An overview of the NoSQL world

Let's back up the Internet

A few sessions at the Disruptive Code 2010 were dedicated to the “NoSQL solutions” trendy topic and I was really looking forward —I have to admit— to what Adam Skogman from SpringSource and Eric Evans from Rackspace had to say on the subject.

In the last 5 years the amount of data produced worldwide (texts, images, audio, …) has drastically increased from 161 exabytes to 988 exabytes—one EB being one million TB or one billion GB—and with that come some new challenges (storage capacity, availability, …) that cannot be entirely solved by SQL solutions and relational databases.

Not entirely because “NoSQL” does not mean no SQL at all but Not Only SQL really and a mixed architecture is probably what the final solution to a problem will look like depending on the needs.

What are the problems?

The amount of data is growing at an exponential rate and a relational database (like MySQL) is not really a distributed solution. Even though reads can be performed on slaves, writes most likely have to be done on a master—where would the consistency be otherwise?—which becomes a bottleneck in a transaction intensive system.

Relational models are rather statics and once the model has been defined you better not have to change it. From my personal experience I can say that adding a column to a table that gets 10 millions (roughly) extra rows a day without downtime is a rather complex and costly (just in the human resources involved) operation. And when you need to keep 5 years of data in that same table (which would be 18.3 billions rows) and still have a good performance on reads and writes, it gets even more complex.

When you need to store, as fast as possible, large quantities of data which structure has to be somehow flexible you’ll definitely have to have a look at the following solutions.

What are the solutions?

There are 4 kinds of NoSQL models at the moment:

  • key/value
  • column
  • document
  • graph

Key/value stores design is domain driven.

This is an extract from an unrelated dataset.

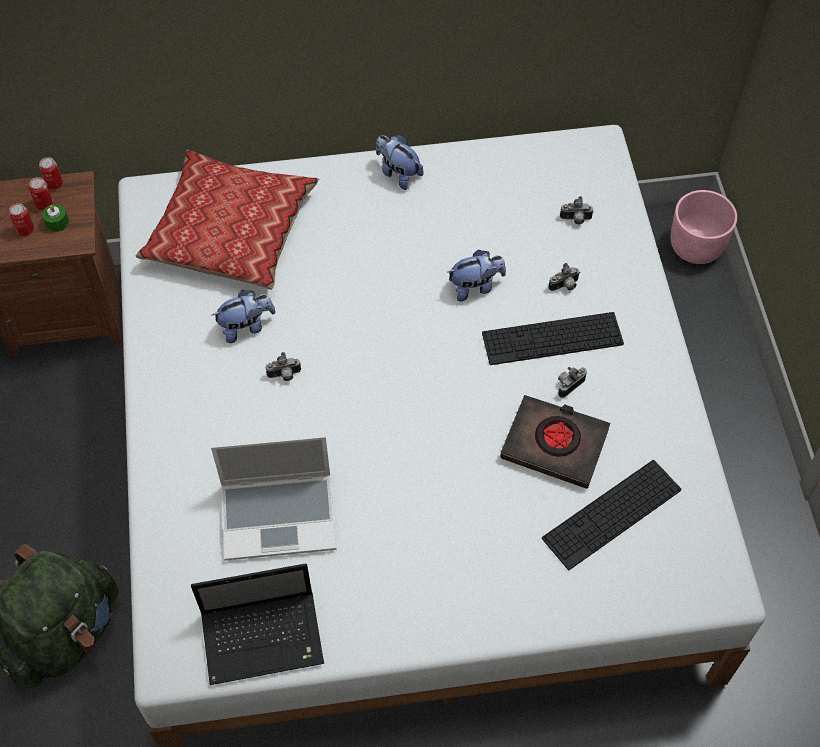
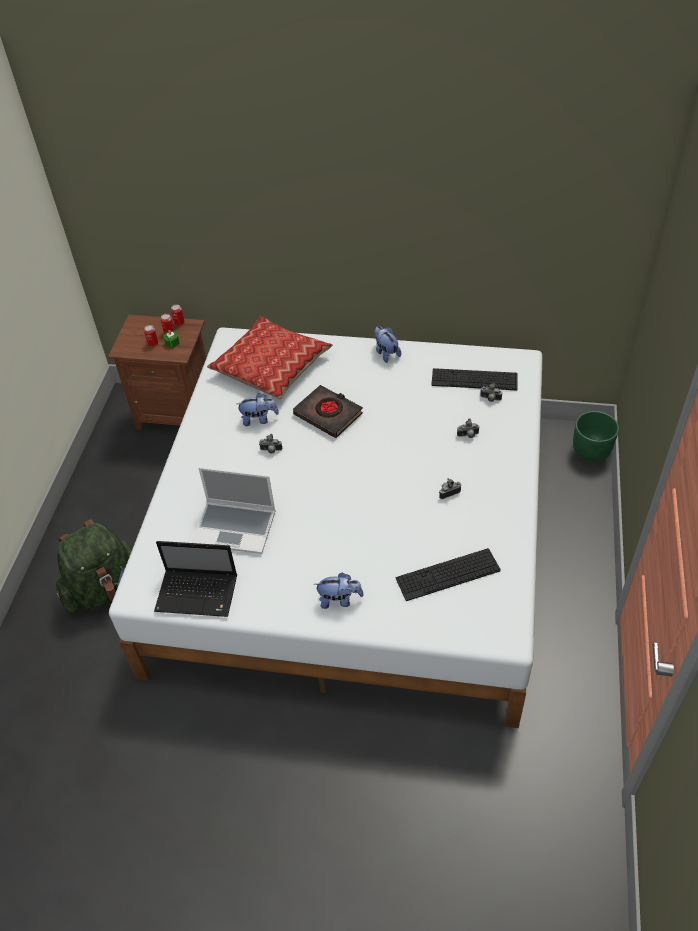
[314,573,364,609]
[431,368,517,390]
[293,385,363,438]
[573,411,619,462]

Entities that are tightly coupled go to the same bucket (a customer and her shopping cart for instance) but different instances (customer A and customer B) don’t have to be in the same bucket. With a key/value store like Redis a throughput of 110,000 database operations per second can be achieved when MySQL shows a good 15,000—good because it’s still pretty good.

Most key/value stores provide an indexing mechanism and/or a search engine usually based on Lucene, Solr or Elastic Search.

As for the other solutions we can mention Apache Cassandra from Facebook, Google Bigtable and Hadoop HBase (column models), CouchDB and MongoDB (document model) and Neo4J (graph database).

Graph models seems like a pretty interesting topic—even though performance is not what you can expect from a key/value store for instance—and I will definitely have a closer look at Neo4J.